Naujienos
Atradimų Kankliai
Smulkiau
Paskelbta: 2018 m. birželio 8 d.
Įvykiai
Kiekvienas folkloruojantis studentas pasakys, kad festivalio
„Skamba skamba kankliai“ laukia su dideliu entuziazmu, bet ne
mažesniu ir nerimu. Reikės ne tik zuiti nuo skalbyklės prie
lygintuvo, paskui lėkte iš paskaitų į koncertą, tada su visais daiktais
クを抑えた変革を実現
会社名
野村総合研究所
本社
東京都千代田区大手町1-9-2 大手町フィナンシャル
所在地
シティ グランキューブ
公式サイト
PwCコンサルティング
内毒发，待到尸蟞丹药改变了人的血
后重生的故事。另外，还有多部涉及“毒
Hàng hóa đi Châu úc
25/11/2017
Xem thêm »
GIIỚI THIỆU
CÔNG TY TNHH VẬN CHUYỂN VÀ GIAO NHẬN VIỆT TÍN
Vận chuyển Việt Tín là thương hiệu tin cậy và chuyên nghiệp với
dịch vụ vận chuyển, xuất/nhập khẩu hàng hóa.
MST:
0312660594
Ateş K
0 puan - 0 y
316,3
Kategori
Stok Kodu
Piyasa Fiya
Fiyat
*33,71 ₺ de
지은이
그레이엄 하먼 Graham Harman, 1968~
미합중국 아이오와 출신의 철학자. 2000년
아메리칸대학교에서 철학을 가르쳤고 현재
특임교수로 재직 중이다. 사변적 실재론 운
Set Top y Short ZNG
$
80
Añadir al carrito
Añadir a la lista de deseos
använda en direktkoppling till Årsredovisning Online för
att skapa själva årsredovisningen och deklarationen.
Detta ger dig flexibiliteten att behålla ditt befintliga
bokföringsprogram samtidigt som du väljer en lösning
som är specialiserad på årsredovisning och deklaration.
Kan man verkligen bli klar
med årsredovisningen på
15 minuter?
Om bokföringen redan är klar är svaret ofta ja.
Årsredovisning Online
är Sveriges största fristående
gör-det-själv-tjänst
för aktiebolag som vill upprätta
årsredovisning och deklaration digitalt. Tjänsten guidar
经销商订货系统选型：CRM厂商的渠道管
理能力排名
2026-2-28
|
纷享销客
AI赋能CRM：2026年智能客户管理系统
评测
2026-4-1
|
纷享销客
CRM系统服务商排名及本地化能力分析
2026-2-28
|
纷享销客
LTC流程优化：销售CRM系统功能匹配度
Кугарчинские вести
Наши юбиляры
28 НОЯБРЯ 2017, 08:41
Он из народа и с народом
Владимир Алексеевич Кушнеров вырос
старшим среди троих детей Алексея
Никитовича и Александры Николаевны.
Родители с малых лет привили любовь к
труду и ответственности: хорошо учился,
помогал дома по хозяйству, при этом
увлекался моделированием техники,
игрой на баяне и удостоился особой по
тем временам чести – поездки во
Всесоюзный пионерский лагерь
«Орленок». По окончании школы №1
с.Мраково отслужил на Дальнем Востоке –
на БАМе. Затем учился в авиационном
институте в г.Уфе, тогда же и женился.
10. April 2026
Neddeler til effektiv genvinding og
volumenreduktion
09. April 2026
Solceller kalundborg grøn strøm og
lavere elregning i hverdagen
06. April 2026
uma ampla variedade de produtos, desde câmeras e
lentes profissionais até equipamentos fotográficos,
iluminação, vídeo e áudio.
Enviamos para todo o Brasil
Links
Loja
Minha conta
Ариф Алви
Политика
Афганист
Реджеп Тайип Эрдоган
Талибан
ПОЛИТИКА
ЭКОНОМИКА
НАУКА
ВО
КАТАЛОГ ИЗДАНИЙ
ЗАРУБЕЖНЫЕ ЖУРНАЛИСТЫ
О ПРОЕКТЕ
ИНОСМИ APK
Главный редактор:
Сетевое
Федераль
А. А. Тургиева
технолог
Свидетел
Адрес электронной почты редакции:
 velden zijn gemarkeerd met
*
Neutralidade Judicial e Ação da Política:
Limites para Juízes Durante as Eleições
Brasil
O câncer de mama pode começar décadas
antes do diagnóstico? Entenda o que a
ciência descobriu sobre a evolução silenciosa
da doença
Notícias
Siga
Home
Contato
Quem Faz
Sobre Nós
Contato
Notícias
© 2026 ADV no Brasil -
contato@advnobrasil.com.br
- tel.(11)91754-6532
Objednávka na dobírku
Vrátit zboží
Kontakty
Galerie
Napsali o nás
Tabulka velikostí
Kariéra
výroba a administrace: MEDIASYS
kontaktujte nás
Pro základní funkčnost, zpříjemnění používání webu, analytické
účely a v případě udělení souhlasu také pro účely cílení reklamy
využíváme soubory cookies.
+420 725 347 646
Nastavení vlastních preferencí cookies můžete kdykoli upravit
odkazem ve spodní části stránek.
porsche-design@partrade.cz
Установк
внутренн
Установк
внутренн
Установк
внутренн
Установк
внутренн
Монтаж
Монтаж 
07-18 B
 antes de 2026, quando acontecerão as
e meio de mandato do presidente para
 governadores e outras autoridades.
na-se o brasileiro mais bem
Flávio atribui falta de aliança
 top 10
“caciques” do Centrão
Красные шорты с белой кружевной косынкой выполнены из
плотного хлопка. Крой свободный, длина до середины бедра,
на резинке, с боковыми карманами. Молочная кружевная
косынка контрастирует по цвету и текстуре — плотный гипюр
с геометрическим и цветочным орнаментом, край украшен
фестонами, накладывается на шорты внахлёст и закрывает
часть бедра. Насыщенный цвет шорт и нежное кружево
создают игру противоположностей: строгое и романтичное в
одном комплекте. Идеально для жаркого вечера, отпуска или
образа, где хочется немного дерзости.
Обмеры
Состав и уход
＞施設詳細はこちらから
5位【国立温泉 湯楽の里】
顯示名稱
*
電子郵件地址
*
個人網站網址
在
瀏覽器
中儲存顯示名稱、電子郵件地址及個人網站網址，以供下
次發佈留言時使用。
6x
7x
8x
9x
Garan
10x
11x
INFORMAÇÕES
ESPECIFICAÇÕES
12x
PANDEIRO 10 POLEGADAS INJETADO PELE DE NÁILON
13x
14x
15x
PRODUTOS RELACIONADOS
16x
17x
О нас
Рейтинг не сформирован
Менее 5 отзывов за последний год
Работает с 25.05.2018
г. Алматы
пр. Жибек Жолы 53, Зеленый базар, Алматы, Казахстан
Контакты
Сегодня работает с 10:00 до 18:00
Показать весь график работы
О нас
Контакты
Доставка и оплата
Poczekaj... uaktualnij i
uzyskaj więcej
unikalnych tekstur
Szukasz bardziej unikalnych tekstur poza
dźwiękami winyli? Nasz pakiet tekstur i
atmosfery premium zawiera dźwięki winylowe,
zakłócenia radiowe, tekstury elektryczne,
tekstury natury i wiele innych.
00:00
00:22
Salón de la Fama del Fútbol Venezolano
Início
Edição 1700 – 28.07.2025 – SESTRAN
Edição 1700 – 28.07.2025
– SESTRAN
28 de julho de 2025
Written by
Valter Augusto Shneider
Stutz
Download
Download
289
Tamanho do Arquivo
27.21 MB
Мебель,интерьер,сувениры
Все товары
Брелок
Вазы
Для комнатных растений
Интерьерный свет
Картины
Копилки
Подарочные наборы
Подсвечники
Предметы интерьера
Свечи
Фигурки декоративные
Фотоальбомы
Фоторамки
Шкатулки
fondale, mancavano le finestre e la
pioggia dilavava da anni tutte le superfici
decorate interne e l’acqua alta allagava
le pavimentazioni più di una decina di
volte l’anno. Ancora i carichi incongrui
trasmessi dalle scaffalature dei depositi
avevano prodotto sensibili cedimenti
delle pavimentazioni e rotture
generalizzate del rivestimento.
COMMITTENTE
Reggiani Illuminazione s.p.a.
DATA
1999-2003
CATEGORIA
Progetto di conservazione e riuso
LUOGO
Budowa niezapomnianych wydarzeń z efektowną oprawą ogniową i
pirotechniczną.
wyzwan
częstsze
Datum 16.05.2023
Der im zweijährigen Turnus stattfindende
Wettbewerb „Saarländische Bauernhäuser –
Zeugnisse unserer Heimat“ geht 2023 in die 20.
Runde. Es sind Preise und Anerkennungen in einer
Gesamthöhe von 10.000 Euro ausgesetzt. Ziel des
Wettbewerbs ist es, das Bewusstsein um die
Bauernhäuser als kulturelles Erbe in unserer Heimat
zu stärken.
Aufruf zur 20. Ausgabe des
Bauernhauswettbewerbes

--

### ASSIGNMENT:
Return nothing but the lines from the first line of the listing through the line with "그레이엄 하먼 Graham Harman, 1968~", please, keeping every one of them unchanged.

### RESPONSE AREA:
Naujienos
Atradimų Kankliai
Smulkiau
Paskelbta: 2018 m. birželio 8 d.
Įvykiai
Kiekvienas folkloruojantis studentas pasakys, kad festivalio
„Skamba skamba kankliai“ laukia su dideliu entuziazmu, bet ne
mažesniu ir nerimu. Reikės ne tik zuiti nuo skalbyklės prie
lygintuvo, paskui lėkte iš paskaitų į koncertą, tada su visais daiktais
クを抑えた変革を実現
会社名
野村総合研究所
本社
東京都千代田区大手町1-9-2 大手町フィナンシャル
所在地
シティ グランキューブ
公式サイト
PwCコンサルティング
内毒发，待到尸蟞丹药改变了人的血
后重生的故事。另外，还有多部涉及“毒
Hàng hóa đi Châu úc
25/11/2017
Xem thêm »
GIIỚI THIỆU
CÔNG TY TNHH VẬN CHUYỂN VÀ GIAO NHẬN VIỆT TÍN
Vận chuyển Việt Tín là thương hiệu tin cậy và chuyên nghiệp với
dịch vụ vận chuyển, xuất/nhập khẩu hàng hóa.
MST:
0312660594
Ateş K
0 puan - 0 y
316,3
Kategori
Stok Kodu
Piyasa Fiya
Fiyat
*33,71 ₺ de
지은이
그레이엄 하먼 Graham Harman, 1968~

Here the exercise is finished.